■ **Given records**:

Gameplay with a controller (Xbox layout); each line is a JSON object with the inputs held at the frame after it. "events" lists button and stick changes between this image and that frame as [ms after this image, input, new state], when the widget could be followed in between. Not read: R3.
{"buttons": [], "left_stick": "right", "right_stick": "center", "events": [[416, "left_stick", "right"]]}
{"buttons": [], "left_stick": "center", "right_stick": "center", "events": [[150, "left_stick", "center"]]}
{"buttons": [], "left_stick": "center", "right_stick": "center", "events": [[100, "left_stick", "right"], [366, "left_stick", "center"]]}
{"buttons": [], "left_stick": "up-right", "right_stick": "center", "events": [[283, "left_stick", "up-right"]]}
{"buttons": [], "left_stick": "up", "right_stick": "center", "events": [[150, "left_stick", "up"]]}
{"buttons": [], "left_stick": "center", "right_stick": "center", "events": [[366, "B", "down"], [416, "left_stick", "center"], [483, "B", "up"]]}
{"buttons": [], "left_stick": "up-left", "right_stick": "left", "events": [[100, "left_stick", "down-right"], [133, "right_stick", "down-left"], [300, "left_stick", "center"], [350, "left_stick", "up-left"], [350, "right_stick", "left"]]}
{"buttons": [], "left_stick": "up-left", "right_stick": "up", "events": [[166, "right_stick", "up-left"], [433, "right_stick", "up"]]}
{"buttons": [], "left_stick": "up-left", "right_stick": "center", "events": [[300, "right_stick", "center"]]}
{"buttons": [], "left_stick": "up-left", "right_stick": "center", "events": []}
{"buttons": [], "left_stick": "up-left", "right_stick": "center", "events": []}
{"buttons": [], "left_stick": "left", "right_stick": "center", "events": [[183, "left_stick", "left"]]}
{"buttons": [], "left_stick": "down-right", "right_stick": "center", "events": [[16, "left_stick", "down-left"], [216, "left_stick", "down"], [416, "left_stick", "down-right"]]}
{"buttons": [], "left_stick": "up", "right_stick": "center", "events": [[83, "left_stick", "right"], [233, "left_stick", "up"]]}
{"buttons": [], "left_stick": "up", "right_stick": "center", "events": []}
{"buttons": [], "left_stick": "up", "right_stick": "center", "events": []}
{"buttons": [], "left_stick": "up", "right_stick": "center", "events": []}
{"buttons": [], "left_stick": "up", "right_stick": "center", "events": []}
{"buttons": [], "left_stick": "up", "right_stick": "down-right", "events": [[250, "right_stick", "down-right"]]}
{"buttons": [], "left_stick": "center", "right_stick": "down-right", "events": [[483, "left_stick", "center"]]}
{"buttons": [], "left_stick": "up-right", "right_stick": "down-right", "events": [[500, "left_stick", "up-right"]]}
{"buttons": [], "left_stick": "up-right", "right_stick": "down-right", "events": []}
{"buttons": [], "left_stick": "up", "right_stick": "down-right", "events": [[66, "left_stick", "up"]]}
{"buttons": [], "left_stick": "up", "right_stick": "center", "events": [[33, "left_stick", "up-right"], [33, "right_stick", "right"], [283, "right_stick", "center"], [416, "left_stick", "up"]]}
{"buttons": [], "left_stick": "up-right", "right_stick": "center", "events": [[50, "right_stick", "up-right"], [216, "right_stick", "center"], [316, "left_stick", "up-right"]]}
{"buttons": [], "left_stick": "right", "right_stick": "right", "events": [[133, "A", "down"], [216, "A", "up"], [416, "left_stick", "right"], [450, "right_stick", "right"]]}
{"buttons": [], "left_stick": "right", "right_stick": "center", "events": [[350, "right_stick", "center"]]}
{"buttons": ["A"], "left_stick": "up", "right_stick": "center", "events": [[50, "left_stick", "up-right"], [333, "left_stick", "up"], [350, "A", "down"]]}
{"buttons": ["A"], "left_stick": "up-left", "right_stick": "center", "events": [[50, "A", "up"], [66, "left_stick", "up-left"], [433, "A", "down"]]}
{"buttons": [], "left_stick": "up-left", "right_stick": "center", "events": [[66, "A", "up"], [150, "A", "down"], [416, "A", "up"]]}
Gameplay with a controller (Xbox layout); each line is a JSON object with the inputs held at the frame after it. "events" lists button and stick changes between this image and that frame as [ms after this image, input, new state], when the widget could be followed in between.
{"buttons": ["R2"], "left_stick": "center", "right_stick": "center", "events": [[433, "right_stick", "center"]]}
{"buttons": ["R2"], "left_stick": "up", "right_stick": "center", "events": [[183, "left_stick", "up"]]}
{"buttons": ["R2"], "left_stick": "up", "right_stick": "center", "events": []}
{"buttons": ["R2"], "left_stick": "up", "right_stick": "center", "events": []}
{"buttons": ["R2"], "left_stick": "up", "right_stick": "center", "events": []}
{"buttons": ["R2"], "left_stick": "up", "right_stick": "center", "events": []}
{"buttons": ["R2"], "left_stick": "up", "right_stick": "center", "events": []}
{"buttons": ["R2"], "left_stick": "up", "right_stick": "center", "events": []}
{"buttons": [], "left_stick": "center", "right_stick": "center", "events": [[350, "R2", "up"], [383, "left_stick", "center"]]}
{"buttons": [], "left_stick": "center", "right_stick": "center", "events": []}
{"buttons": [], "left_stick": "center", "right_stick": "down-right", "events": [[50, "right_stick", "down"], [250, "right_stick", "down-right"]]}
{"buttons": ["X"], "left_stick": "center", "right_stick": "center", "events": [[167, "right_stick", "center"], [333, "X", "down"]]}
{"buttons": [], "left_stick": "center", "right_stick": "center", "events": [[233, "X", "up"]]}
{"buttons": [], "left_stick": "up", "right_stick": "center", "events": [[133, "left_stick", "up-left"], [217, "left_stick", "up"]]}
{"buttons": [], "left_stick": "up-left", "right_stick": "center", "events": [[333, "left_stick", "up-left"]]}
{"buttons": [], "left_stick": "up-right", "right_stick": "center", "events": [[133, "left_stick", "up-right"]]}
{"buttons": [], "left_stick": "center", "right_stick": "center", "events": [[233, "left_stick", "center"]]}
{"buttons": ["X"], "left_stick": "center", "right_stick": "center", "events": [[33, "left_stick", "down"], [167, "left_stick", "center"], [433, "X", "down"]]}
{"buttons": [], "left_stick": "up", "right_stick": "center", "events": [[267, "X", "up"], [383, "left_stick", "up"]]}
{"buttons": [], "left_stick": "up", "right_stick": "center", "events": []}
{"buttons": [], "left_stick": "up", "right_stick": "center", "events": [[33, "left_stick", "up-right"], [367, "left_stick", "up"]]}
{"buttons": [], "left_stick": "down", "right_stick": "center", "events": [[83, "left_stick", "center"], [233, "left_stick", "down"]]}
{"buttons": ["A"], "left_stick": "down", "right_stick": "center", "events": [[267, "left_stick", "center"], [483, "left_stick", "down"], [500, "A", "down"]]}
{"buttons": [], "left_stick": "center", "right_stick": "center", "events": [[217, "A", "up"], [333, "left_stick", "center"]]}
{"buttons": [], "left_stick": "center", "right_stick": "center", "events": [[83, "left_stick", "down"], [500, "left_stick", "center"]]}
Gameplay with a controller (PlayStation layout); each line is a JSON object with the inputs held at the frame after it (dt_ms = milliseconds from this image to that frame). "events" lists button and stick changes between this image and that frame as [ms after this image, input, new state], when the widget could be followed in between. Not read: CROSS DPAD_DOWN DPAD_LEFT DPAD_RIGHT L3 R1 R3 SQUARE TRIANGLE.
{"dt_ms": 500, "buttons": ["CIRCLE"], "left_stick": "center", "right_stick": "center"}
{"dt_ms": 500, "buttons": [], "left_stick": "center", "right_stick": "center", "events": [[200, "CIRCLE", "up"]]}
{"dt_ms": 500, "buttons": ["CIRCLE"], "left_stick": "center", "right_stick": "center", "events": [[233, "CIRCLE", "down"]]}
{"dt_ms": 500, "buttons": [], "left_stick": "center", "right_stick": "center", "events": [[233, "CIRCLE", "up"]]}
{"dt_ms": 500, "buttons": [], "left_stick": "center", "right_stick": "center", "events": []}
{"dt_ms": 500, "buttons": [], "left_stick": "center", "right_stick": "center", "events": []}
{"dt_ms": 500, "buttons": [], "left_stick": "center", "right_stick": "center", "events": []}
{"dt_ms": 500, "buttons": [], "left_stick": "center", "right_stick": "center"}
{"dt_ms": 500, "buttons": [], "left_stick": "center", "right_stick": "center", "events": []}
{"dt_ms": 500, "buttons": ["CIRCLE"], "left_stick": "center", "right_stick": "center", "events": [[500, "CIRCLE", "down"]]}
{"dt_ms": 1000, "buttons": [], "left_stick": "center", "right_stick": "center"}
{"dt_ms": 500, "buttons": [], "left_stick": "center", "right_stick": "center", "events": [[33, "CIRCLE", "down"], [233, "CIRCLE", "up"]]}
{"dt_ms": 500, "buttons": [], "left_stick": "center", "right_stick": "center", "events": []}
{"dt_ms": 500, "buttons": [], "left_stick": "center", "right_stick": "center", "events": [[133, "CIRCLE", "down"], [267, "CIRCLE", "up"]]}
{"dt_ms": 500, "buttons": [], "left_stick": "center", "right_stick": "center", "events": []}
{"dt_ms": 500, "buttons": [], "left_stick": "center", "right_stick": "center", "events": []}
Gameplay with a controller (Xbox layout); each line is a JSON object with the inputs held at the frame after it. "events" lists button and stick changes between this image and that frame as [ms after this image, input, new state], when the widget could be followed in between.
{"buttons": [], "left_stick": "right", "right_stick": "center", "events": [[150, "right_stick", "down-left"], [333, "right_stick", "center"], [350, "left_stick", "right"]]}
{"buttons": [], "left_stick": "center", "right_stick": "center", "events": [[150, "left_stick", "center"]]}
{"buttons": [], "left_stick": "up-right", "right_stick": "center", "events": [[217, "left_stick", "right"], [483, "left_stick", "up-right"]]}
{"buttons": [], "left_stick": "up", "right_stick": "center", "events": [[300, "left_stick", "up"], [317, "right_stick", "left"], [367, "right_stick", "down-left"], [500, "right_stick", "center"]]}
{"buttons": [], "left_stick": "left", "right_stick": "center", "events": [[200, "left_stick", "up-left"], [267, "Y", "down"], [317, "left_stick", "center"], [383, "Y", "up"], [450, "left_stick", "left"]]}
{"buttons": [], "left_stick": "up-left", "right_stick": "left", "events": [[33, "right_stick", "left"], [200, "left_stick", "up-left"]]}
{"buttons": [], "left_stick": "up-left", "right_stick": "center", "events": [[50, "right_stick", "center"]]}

■ **Assigned task**:
Within the listing above, find every line containing the string "widget" and return it.

■ **Exercise result**:
Gameplay with a controller (Xbox layout); each line is a JSON object with the inputs held at the frame after it. "events" lists button and stick changes between this image and that frame as [ms after this image, input, new state], when the widget could be followed in between. Not read: R3.
Gameplay with a controller (Xbox layout); each line is a JSON object with the inputs held at the frame after it. "events" lists button and stick changes between this image and that frame as [ms after this image, input, new state], when the widget could be followed in between.
Gameplay with a controller (PlayStation layout); each line is a JSON object with the inputs held at the frame after it (dt_ms = milliseconds from this image to that frame). "events" lists button and stick changes between this image and that frame as [ms after this image, input, new state], when the widget could be followed in between. Not read: CROSS DPAD_DOWN DPAD_LEFT DPAD_RIGHT L3 R1 R3 SQUARE TRIANGLE.
Gameplay with a controller (Xbox layout); each line is a JSON object with the inputs held at the frame after it. "events" lists button and stick changes between this image and that frame as [ms after this image, input, new state], when the widget could be followed in between.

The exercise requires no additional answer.